» **Task to carry out**:
Transcribe the part of the distance-matrix thread below, starting with "2019-04-02 21:31发布" and going on through "about 5 hours).".

» **Excerpted passage**:
☆ ☆ ☆
Recalculating distance matrix

2019-04-02 21:31发布

问题:

I’ve got a large input matrix (4000x10000). I use dist() to calculate the Euclidean distance matrix for it (it takes about 5 hours).
I need to calculate the distance matrix for the "same" matrix with an additional row (for a 4001x10000 matrix). What is the fastest way to determine the distance matrix without recalculating the whole matrix?

回答1:

I'll assume your extra row means an extra point. If it means an extra variable/dimension, it will call for a different answer.

First of all, for euclidean distance of matrices, I'd recommend the rdist function from the fields package. It is written in Fortran and is a lot faster than the dist function. It returns a matrix instead of a dist object, but you can always go from one to the other using as.matrix and as.dist.

Here is (smaller than yours) sample data

num.points <- 400
num.vars   <- 1000
original.points <- matrix(runif(num.points * num.vars),
                          nrow = num.points, ncol = num.vars)

and the distance matrix you already computed:

d0 <- rdist(original.points)

For the extra point(s), you only need to compute the distances among the extra points and the distances between the extra points and the original points. I will use two extra points to show that the solution is general to any number of extra points:

extra.points <- matrix(runif(2 * num.vars), nrow = 2)
inner.dist   <- rdist(extra.points)
outer.dist   <- rdist(extra.points, original.points)

so you can bind them to your bigger distance matrix:

d1 <- rbind(cbind(d0, t(outer.dist)),
            cbind(outer.dist, inner.dist))

Let's check that it matches what a full, long rerun would have produced:

d2 <- rdist(rbind(original.points, extra.points))

identical(d1, d2)
# [1] TRUE


标签: r distance
☆ ☆ ☆
» **Provided records**:
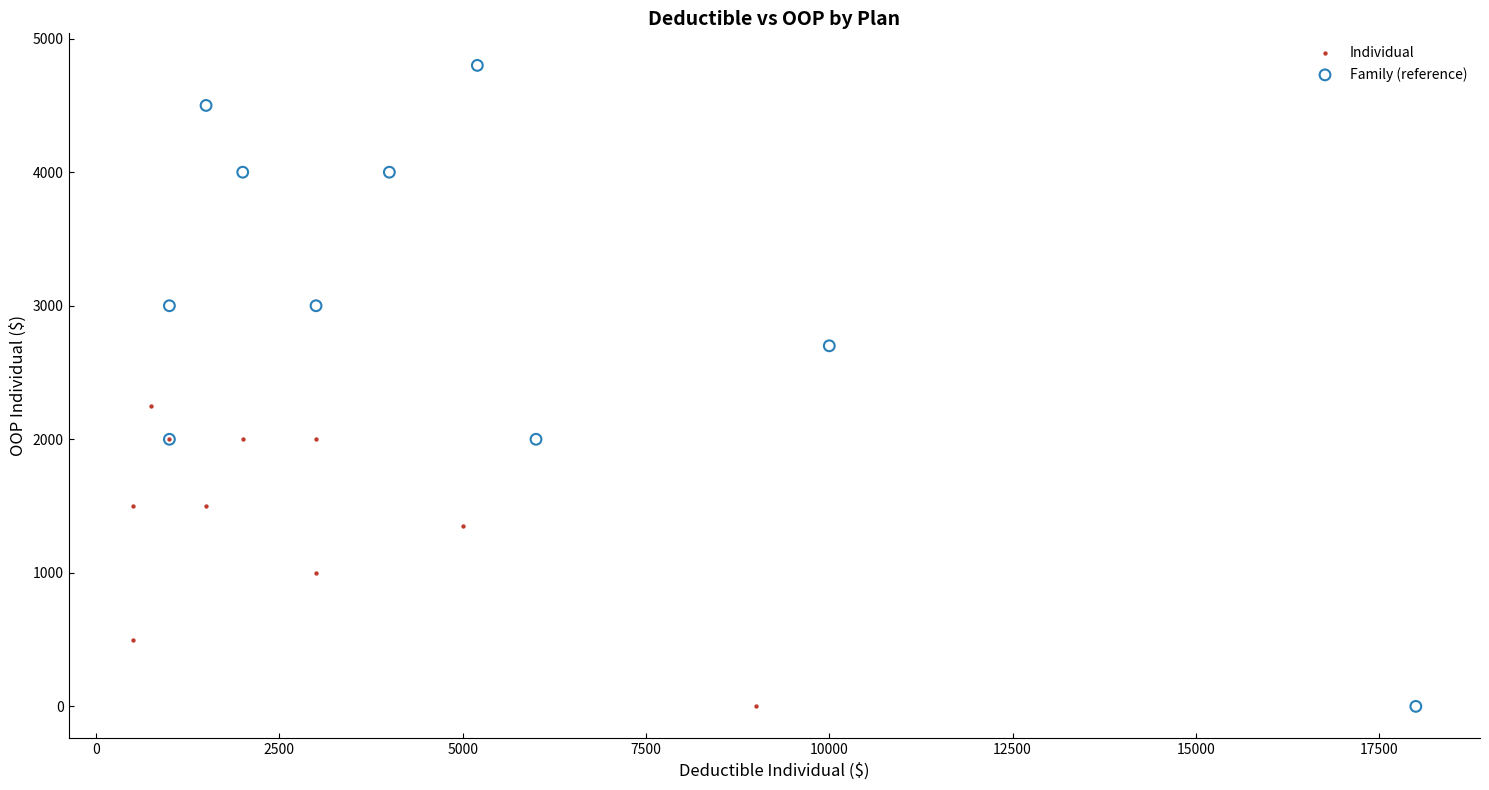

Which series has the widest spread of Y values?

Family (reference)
☆ ☆ ☆
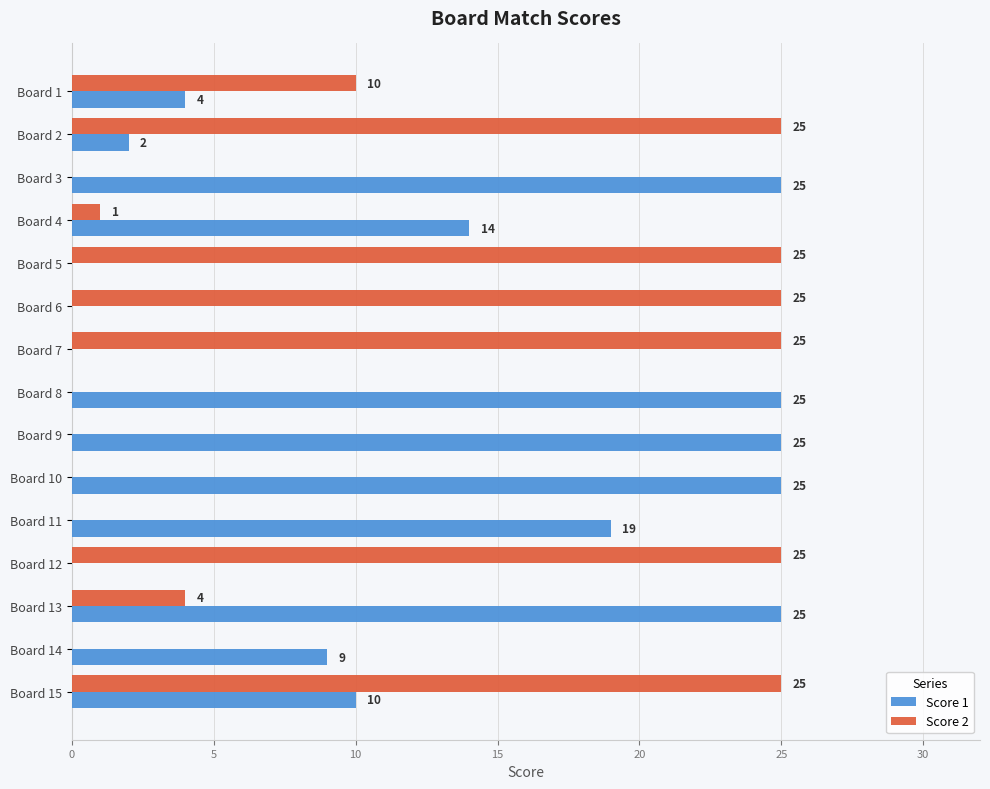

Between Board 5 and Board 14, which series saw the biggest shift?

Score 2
☆ ☆ ☆
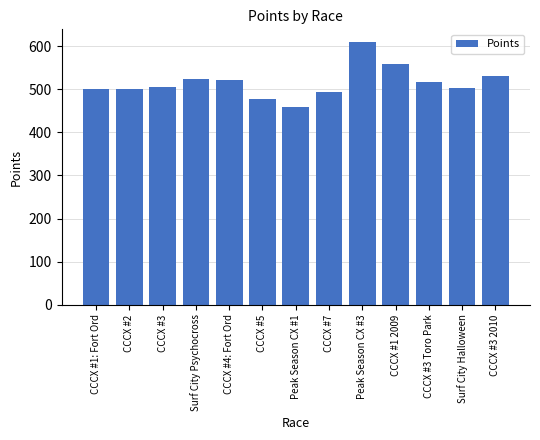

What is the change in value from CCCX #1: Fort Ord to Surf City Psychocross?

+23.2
☆ ☆ ☆
» **Your response**:
2019-04-02 21:31发布

问题:

I’ve got a large input matrix (4000x10000). I use dist() to calculate the Euclidean distance matrix for it (it takes about 5 hours).